The End of the F***ing World kusursuz bir soundtrack’e sahip. Blur‘dan Graham Coxon‘ın dizi için oluşturduğu orijinal şarkılarının yanı sıra özenle seçilmiş eski şarkılar da mevcut. Her sahne müzikle birlikte bambaşka bir etkileyiciliğe bürünüyor. Kara mizah temelli bir kaçış öyküsü bu şarkılarla bir araya geldiğinde ortaya Wes Anderson tarafından çekilmiş Badlands benzeri garip bir sentez çıkıyor. Dizide çalan şarkıları dinlemek isteyenler için link.
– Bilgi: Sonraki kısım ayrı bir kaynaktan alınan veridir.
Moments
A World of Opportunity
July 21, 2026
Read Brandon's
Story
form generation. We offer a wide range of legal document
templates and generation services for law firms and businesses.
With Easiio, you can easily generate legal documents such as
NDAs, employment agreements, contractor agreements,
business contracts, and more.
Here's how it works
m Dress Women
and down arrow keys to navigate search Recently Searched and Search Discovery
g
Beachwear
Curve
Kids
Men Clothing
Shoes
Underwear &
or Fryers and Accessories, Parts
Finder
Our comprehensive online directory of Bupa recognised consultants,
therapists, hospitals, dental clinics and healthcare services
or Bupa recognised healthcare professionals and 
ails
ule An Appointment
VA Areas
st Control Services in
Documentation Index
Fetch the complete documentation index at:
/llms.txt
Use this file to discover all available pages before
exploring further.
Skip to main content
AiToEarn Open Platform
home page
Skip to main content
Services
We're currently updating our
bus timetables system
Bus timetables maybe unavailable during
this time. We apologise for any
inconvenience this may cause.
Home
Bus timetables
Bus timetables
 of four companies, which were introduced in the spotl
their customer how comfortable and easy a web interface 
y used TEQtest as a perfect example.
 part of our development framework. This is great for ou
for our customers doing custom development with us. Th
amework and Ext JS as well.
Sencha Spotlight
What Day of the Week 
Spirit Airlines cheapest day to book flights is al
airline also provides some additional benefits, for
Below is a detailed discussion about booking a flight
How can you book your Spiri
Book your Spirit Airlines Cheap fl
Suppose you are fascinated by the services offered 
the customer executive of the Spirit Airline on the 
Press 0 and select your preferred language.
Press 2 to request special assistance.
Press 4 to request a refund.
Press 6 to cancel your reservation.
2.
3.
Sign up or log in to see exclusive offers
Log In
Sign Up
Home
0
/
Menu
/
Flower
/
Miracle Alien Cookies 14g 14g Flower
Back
Jessica Barden – Alex Lawther‘in uyumu ve oyunculuklarına da değinmek gerekir. Sekiz bölümde duygu ve düşünce anlamında ciddi değişime uğrayan karakterleri canlandıran ikili bunu organik bir biçimde, hiç sırıtmadan gerçekleştiriyor.

Dizinin devam edip etmeyeceği şu an için belirsiz ancak finalinin güzelliğini düşününce gelmese daha iyi olur diyebilirim. 17 yaşındaki iki sorunlu kişiliğin kendilerini ve hayatı keşfettikleri kaçış öyküsü bu haliyle oldukça değerli, uzayıp kirlenme riskini istemem.